第27章 夏合宿 ②期待高まる高2の夏
[征十郎]
~ 以上。」
監督からの指示を聞いた俺たちは、これから4日間お世話になる宿に入った。
そして、早々と支度を済ませ、一緒に練習を行うメンバーをロビーで待っていると、女子部のレギュラー陣が、練習に向かうところが見えた。
その中に、美琴を見つけ、俺は彼女を凝視してしまう。
「美琴…。」
無意識に呟いた彼女の名前。
俺の声に反応するように、彼女は、今回の合宿練習メニューが書いてあるであろうプリントから視線を上げ、俺と目が合った。
彼女の顔をゆっくり見るのは、2週間ぶりだ。
あのチェスの後、IH予選・テスト・学期末の生徒会業務に追われ、美琴とはすれ違いの日々だった。
だからなのか、久しぶりに会った美琴に、俺の胸がざわつくのを強く感じる。
「征十郎さん…。」
美琴は、驚いた顔をした後、頬を少し赤くさせ、何故かその顔を、プリントで隠してしまった。

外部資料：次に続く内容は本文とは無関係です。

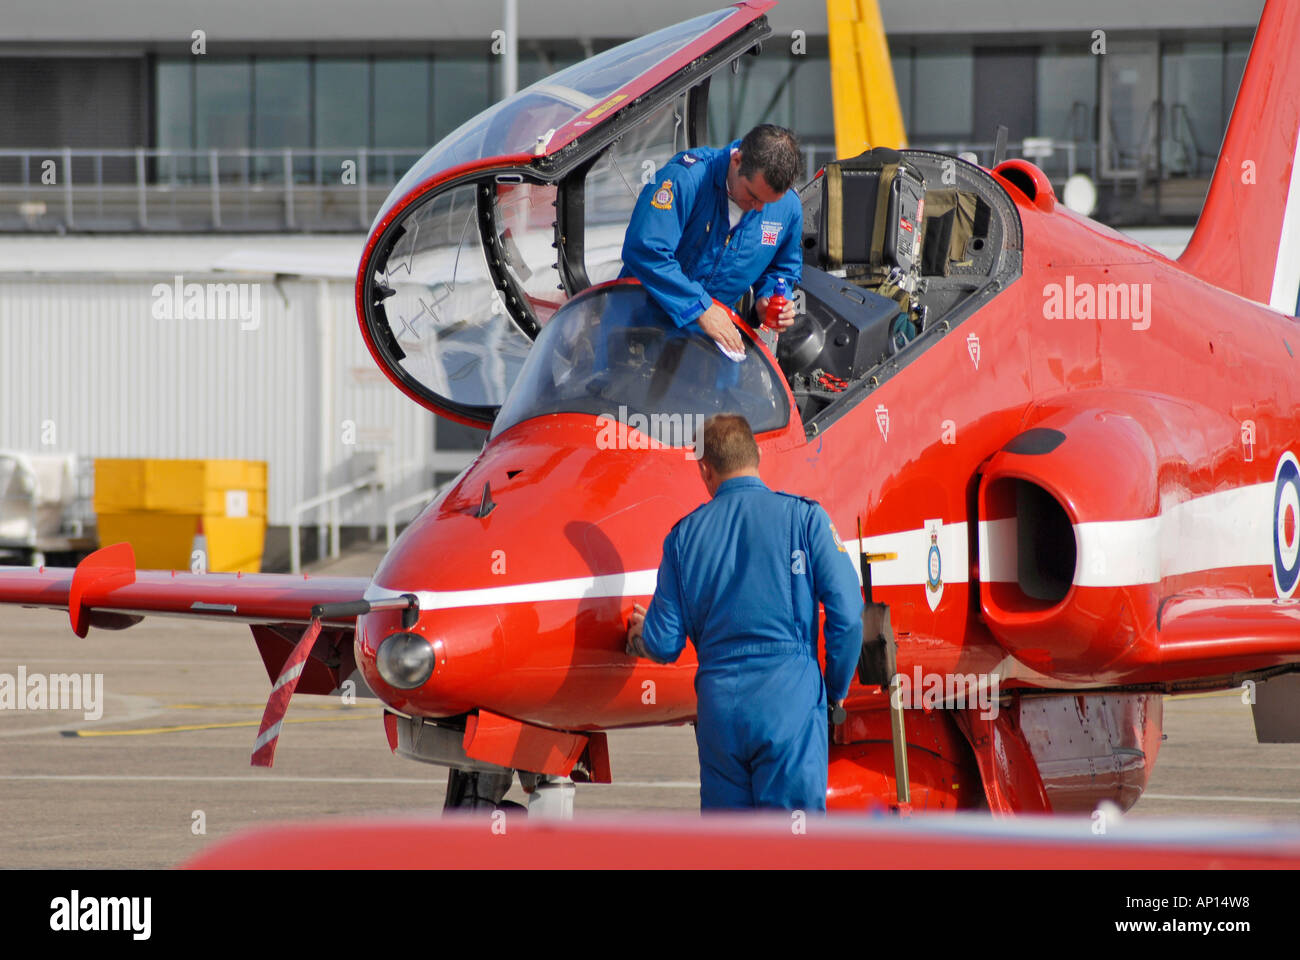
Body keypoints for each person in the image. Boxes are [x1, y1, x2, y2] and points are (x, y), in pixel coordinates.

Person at [625, 414, 863, 811]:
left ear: (706, 468)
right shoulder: (804, 518)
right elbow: (849, 614)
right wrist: (834, 690)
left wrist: (640, 636)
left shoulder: (683, 536)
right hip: (790, 702)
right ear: (756, 457)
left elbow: (664, 643)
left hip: (721, 711)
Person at [619, 124, 804, 356]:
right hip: (636, 329)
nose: (759, 209)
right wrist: (700, 308)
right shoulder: (685, 178)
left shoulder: (789, 209)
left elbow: (782, 269)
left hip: (708, 351)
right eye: (753, 196)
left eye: (769, 202)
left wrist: (770, 299)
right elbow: (645, 250)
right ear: (737, 161)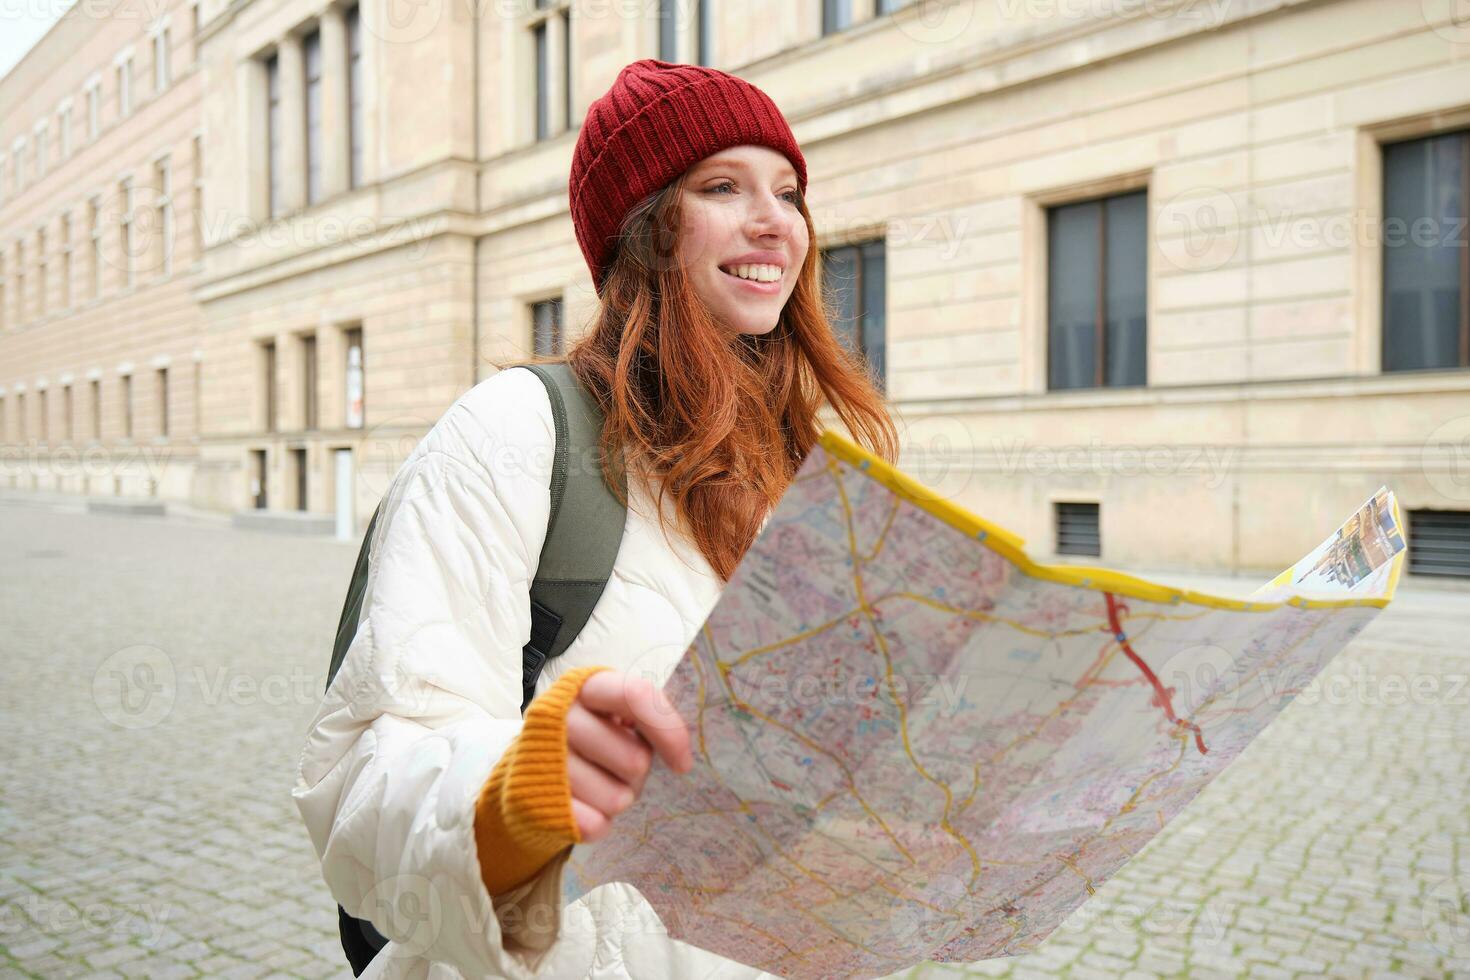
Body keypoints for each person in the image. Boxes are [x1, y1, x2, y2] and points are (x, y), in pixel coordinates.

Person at [292, 58, 899, 979]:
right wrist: (518, 792)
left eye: (789, 191)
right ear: (648, 232)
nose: (776, 221)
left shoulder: (800, 467)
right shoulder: (515, 432)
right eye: (723, 187)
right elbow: (367, 776)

その様子に気づいた女子レギュラー陣が、ニヤニヤしながら見守り、優希が悪戯な笑みを浮かべ、
「美琴の水着、すっごく可愛いの買ったから、休憩の時にでも見に来なよ、赤司様♪」
そう言って、赤くなった彼女の肩を抱いて、軽く手を振ってきたが、美琴は狼狽して、
「優希っ!もー時間ですっ!…皆さんも行きますよっ!!」
ニヤつくレギュラー陣の背中を押して、美琴は困った顔で、逃げるように宿から出ていってしまった。